2 Min Read
* Fourth-quarter revenue more than triples to $28.3 mln
* Fourth-quarter loss $0.71/share vs $0.38/share year ago
* Expenses rise about 35 pct
May 8 (Reuters) - Telecom network equipment maker DragonWave Inc reported a wider quarterly loss, hurt in part by higher costs.
This is the company's ninth straight quarterly loss.
DragonWave's loss widened to $27.3 million, or 71 cents per share, in the fourth quarter, from $13.4 million, or 38 cents per share, a year earlier.
Revenue more than tripled to $28.3 million.
The company, which uses microwave technology to move data between cellular towers and telecom networks, said expenses rose about 35 percent in the quarter to $18.5 million.

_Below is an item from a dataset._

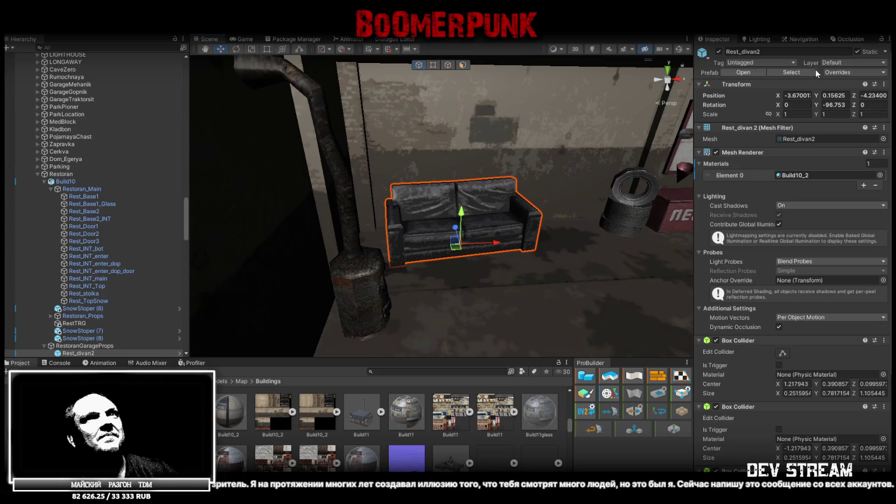
click(865, 74)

The company amended its deal with Nokia Siemens Networks in April to reduce operating costs, and cut three senior management positions.
DragonWave has been trying to reduce costs since it acquired Nokia Siemens's microwave technology business last June.

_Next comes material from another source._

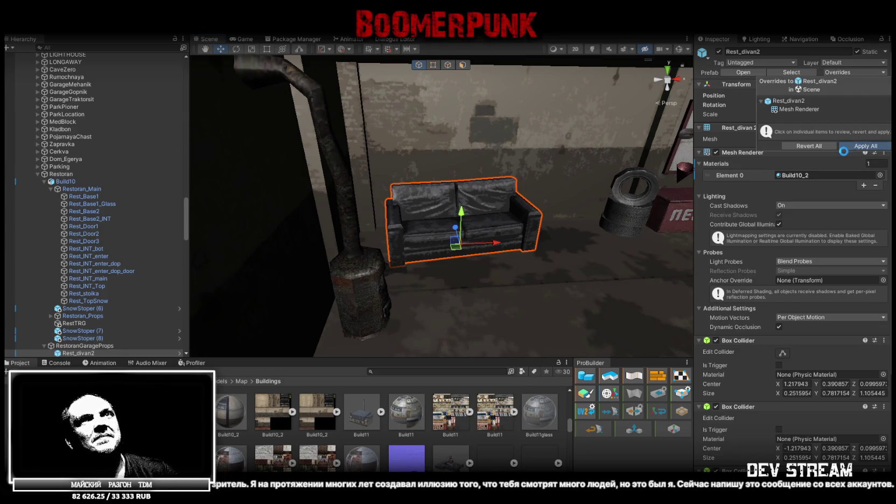
click(863, 146)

Gross margin in the fourth quarter was 5.3 percent, down from 13 percent a year earlier.
The company expects to return to third-quarter gross margin levels of about 19 percent over the next two quarters, CFO Russell Frederick said.
Shares of the company, which has a market value of about $83 million, closed at C$2.19 on the Toronto Stock Exchange on Wednesday.